Without intending to, we pay attention to some things more than others, and occasionally to nothing much at all. The basis of that difference is three networks of nerve cells called the salience network, dorsal attention network, and the default mode network, which tend to operate in mutually exclusive or flip-flop fashion. That is, when one is active, the others aren’t. (And there’s also a ventral attention network that collaborates with the dorsal attention network.)

The salience network is responsible for telling us to look at faces, particularly ones that move.  Movement of the eyes or mouth is an attention grabber. That means that we may miss what is going on away from the face, which is how stage magicians can make a living by misdirection. A magician doesn’t need to make us look far away; a few shifts of our microsaccades is enough to, um, do the trick. Not many folks want to have the tricks explained to them, but talks on the science of magic–or better, the neuroscience of magic—will pack the house.

This misdirection been going on for a long time with pickpockets, magicians, and even dentists. I haven’t even mentioned other muscles around the eye that allow us to blink instead of move our eyes, but they’re subject to misdirection in a way, too.

These researchers think blinking resembles eye movements in having been co-opted as a social signal. Might this explain the increase in blink rate when someone is flirting? And sometimes we synch our blinks in a group. Odd thing to do unless it has a social function.

There’s even research to show that blinking is a sign that we’re switching attention, too. It may give the brain a momentary break, perhaps by way of activating the default mode network. Makes it harder to view the Mona Lisa, though. Blinks are important to moviemakers, too; but what could filmmakers and magicians read in our eyes?

Maybe the theater owners are responsible. The screenwriter provides a story that the film director has to present briefly enough to allow the theater owner to turn over audiences profitably. How do they compress a drama effectively?

One clue is the audience’s blink rate. We blink more than we need to for the health of our eyes (research here). In each eyeblink we release our attention briefly and may redirect it.  Film editors time their cuts to the audience’s blinking, when it’s time for them to switch attention.

Incidentally, the gaze is likely to reveal what people are paying attention to, but there’s evidence against the shifty gaze hypothesis. In fact, telling a child “Look at me when I’m talking to you” is likely to defeat its purpose. Managing the direction of kids’ eyes may achieve the opposite of what we want, even with adults.

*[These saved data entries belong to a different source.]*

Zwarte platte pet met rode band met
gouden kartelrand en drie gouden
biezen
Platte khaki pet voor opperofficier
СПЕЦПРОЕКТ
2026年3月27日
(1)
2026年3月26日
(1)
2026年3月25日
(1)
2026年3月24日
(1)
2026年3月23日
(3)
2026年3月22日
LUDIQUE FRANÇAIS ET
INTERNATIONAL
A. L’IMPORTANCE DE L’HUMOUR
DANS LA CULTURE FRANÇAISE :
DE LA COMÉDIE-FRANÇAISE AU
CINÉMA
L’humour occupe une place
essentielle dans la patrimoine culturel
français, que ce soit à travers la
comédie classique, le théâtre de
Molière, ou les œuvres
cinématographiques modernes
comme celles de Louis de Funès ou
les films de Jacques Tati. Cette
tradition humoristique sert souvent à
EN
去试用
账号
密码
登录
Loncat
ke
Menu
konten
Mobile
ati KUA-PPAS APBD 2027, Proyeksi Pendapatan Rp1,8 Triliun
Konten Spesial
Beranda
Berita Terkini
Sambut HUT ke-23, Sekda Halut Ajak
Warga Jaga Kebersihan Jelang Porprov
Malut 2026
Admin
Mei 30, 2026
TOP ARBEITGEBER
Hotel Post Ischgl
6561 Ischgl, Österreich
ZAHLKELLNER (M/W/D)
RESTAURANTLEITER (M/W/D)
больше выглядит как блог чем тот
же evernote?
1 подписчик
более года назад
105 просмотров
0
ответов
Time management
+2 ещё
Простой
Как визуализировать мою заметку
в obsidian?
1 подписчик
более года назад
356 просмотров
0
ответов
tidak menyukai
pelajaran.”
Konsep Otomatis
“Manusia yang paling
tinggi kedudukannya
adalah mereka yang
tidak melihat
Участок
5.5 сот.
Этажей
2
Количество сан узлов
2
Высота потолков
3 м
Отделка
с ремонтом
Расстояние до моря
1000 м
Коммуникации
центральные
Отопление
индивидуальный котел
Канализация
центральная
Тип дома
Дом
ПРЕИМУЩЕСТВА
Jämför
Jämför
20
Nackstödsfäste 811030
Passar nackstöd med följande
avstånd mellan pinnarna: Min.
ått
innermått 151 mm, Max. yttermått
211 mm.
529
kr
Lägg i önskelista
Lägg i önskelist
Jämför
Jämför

That doesn’t mean we should disregard the eyes. Eyeblinks may be a sign of deception. We should note that eye tracking may reveal more than a shifty gaze will. Despite the varied claims of experienced investigators, here’s what the FBI really says: “The findings from these studies also have clearly indicated that no one indicator of lying exists; if so, research would have identified it by now, and almost everyone could unerringly detect when people lie.” There is no Pinocchio’s nose.

Don’t believe the claims of the Neuro-Linguistic Programming folks, either.